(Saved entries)
*** Block opens ***

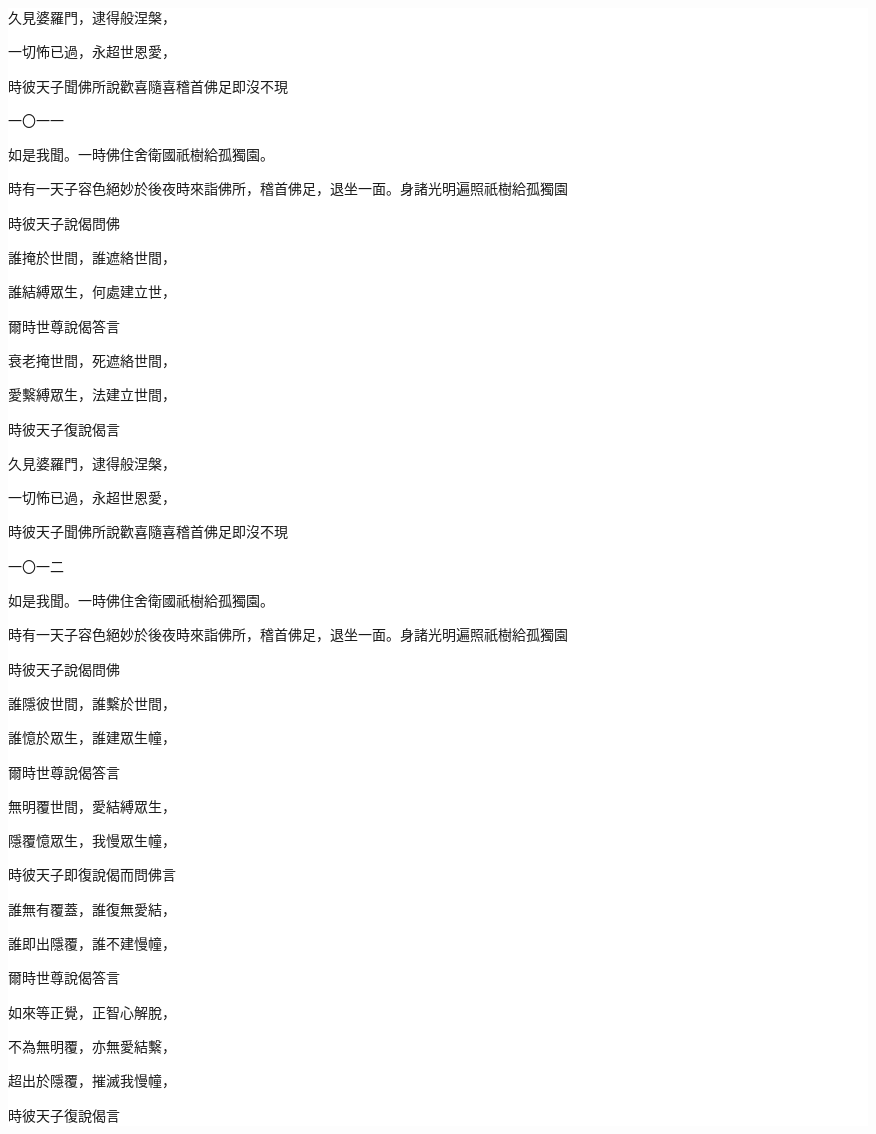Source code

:   久見婆羅門，逮得般涅槃，

  一切怖已過，永超世恩愛，

時彼天子聞佛所說歡喜隨喜稽首佛足即沒不現

一〇一一

如是我聞。一時佛住舍衛國祇樹給孤獨園。

時有一天子容色絕妙於後夜時來詣佛所，稽首佛足，退坐一面。身諸光明遍照祇樹給孤獨園

時彼天子說偈問佛

  誰掩於世間，誰遮絡世間，

  誰結縛眾生，何處建立世，

爾時世尊說偈答言

  衰老掩世間，死遮絡世間，

  愛繫縛眾生，法建立世間，

時彼天子復說偈言

  久見婆羅門，逮得般涅槃，

  一切怖已過，永超世恩愛，

時彼天子聞佛所說歡喜隨喜稽首佛足即沒不現

一〇一二

如是我聞。一時佛住舍衛國祇樹給孤獨園。

時有一天子容色絕妙於後夜時來詣佛所，稽首佛足，退坐一面。身諸光明遍照祇樹給孤獨園

時彼天子說偈問佛

  誰隱彼世間，誰繫於世間，

  誰憶於眾生，誰建眾生幢，

爾時世尊說偈答言

  無明覆世間，愛結縛眾生，

  隱覆憶眾生，我慢眾生幢，

時彼天子即復說偈而問佛言

  誰無有覆蓋，誰復無愛結，

  誰即出隱覆，誰不建慢幢，

爾時世尊說偈答言

  如來等正覺，正智心解脫，

  不為無明覆，亦無愛結繫，

  超出於隱覆，摧滅我慢幢，

時彼天子復說偈言
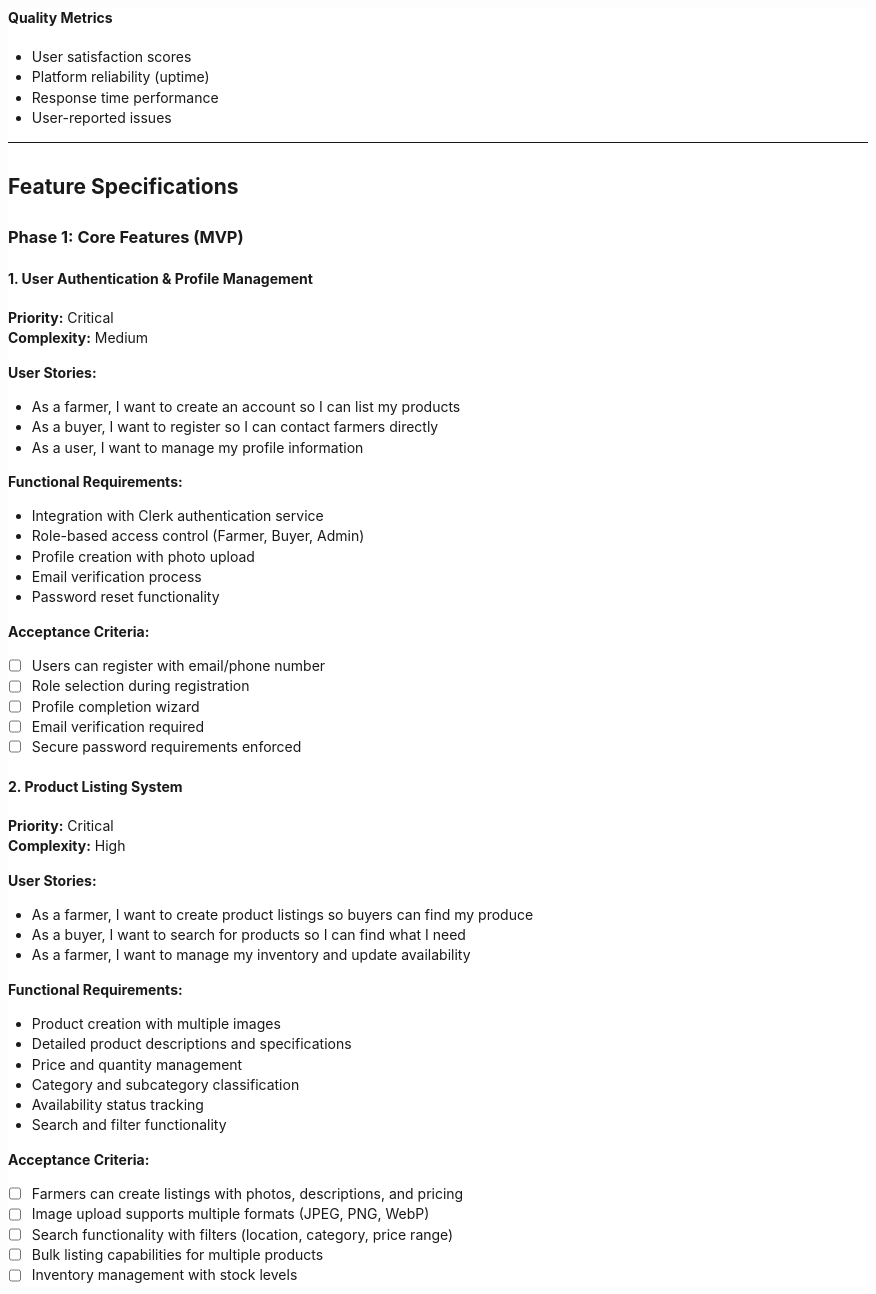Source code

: #### Quality Metrics
- User satisfaction scores
- Platform reliability (uptime)
- Response time performance
- User-reported issues

---

## Feature Specifications

### Phase 1: Core Features (MVP)

#### 1. User Authentication & Profile Management
**Priority:** Critical  
**Complexity:** Medium

**User Stories:**
- As a farmer, I want to create an account so I can list my products
- As a buyer, I want to register so I can contact farmers directly
- As a user, I want to manage my profile information

**Functional Requirements:**
- Integration with Clerk authentication service
- Role-based access control (Farmer, Buyer, Admin)
- Profile creation with photo upload
- Email verification process
- Password reset functionality

**Acceptance Criteria:**
- [ ] Users can register with email/phone number
- [ ] Role selection during registration
- [ ] Profile completion wizard
- [ ] Email verification required
- [ ] Secure password requirements enforced

#### 2. Product Listing System
**Priority:** Critical  
**Complexity:** High

**User Stories:**
- As a farmer, I want to create product listings so buyers can find my produce
- As a buyer, I want to search for products so I can find what I need
- As a farmer, I want to manage my inventory and update availability

**Functional Requirements:**
- Product creation with multiple images
- Detailed product descriptions and specifications
- Price and quantity management
- Category and subcategory classification
- Availability status tracking
- Search and filter functionality

**Acceptance Criteria:**
- [ ] Farmers can create listings with photos, descriptions, and pricing
- [ ] Image upload supports multiple formats (JPEG, PNG, WebP)
- [ ] Search functionality with filters (location, category, price range)
- [ ] Bulk listing capabilities for multiple products
- [ ] Inventory management with stock levels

*** Block closes ***

Print again the lines of the entries above that fall between the line holding "## Feature Specifications" and the line holding "- Price and quantity management", inclusive, exactly as they stand.

## Feature Specifications

### Phase 1: Core Features (MVP)

#### 1. User Authentication & Profile Management
**Priority:** Critical  
**Complexity:** Medium

**User Stories:**
- As a farmer, I want to create an account so I can list my products
- As a buyer, I want to register so I can contact farmers directly
- As a user, I want to manage my profile information

**Functional Requirements:**
- Integration with Clerk authentication service
- Role-based access control (Farmer, Buyer, Admin)
- Profile creation with photo upload
- Email verification process
- Password reset functionality

**Acceptance Criteria:**
- [ ] Users can register with email/phone number
- [ ] Role selection during registration
- [ ] Profile completion wizard
- [ ] Email verification required
- [ ] Secure password requirements enforced

#### 2. Product Listing System
**Priority:** Critical  
**Complexity:** High

**User Stories:**
- As a farmer, I want to create product listings so buyers can find my produce
- As a buyer, I want to search for products so I can find what I need
- As a farmer, I want to manage my inventory and update availability

**Functional Requirements:**
- Product creation with multiple images
- Detailed product descriptions and specifications
- Price and quantity management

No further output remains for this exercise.